**Exercise set**
A: In the passage below on symmetries under perturbations, condense the paragraph beginning "When the perturbation" into a short bulleted list that keeps its main facts.
B: Carry the passage below on symmetries under perturbations forward from its final sentence.

____ Document segment

What happens to the symmetries under these perturbations.
When the perturbation $\delta t^iV_i$ does not commute
with one or more of the charges $Q_a$ the
symmetry will be, at least partly, broken. As will be explained in the
following section, we have the relation
\be
\label{goldstone}
Q^\prime |J_a\rangle=\delta t^i Q_a|V_i\rangle.
\ee
The state on the r.h.s. can be identified with
the Goldstone mode. When it is non-vanishing
we conclude from (\ref{goldstone}) that after
the perturbation the symmetry current $J_a$ is no longer physical.
At the same time equation (\ref{goldstone}) tells that the Goldstone
mode becomes a longitudinal mode, (=BRST-exact). This is the true
signature of a spontaneously broken gauge-symmetry.
In fact, this is the phenomenon that is responsible for the
disappearance and re-appearance of the discrete states.

________
____ Entries supplied

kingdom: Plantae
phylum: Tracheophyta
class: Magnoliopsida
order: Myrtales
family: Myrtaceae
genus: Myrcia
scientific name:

________
____ Entries supplied

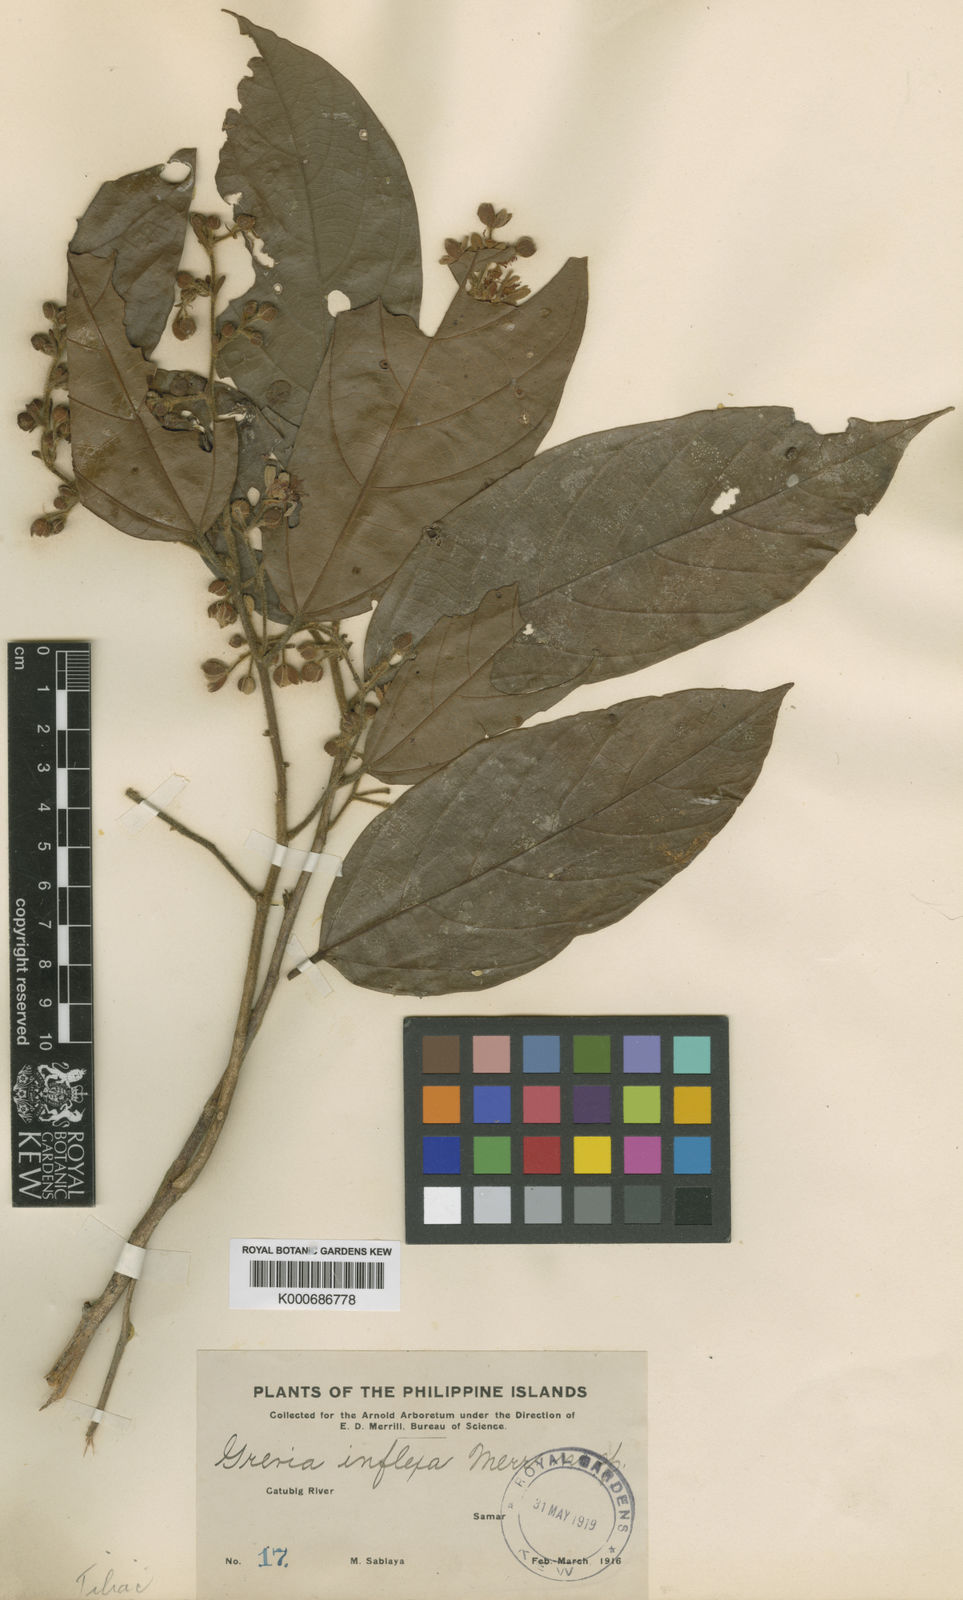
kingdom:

________

**Answers in order**
A:
- If the perturbation $\delta t^iV_i$ does not commute with one or more of the charges $Q_a$, the symmetry is at least partly broken.
- The relation $Q^\prime |J_a\rangle=\delta t^i Q_a|V_i\rangle$ holds, as the following section explains.
- The state on the right-hand side is identified with the Goldstone mode.
- When that state is non-vanishing, the symmetry current $J_a$ is no longer physical after the perturbation.
- The Goldstone mode becomes a longitudinal (BRST-exact) mode, the true signature of a spontaneously broken gauge symmetry.
- This phenomenon is responsible for the disappearance and re-appearance of the discrete states.

B:
\newsection{Anti-states and more symmetries}

In this paper we will work with
vanishing cosmological constant, and so, to get non-vanishing
amplitudes, we have to include the states on the
negative branch of Liouville momenta. On this branch the
non-vanishing BRST-cohomology is at ghost-levels $\gl=5,4,3,2$.
 We denote them by
\be
\label{antifields}
\tP^I=\tO^\alpha,\tJ^a, \tV^i,\tW^A.
\ee
They are related to the
the states $\Ph_I$ given in (\ref{fields})  by
\be
\tP^I=\bm \Ph^I_c,
\ee
where $\langle\Ph_c^J|\Ph_I\rangle=\delta_I{}^J$.
We will refer to $\tP^I$ as  the `anti-state' or `anti-field'
corresponding to $\Ph_I$ because as will become clear they describe
the on-shell modes of the space-time anti-fields \cite{Thorn}.\footnote{
Strictly speaking the space-time anti-fields
correspond to states with $\gl \geq 3$, and therefore it may
be more appropriate to associate $W_A$ with an anti-field and
$\tW^A$ with a field. Fortunately this distinction will not be essential
for our purposes.} In the subsequent sections all fields $\Ph_I$
and anti-fields $\tP^I$ will be treated on equal footing.
\newcommand{\tf}{{\widetilde{f}}}

Again we use the descent equations (\ref{descent})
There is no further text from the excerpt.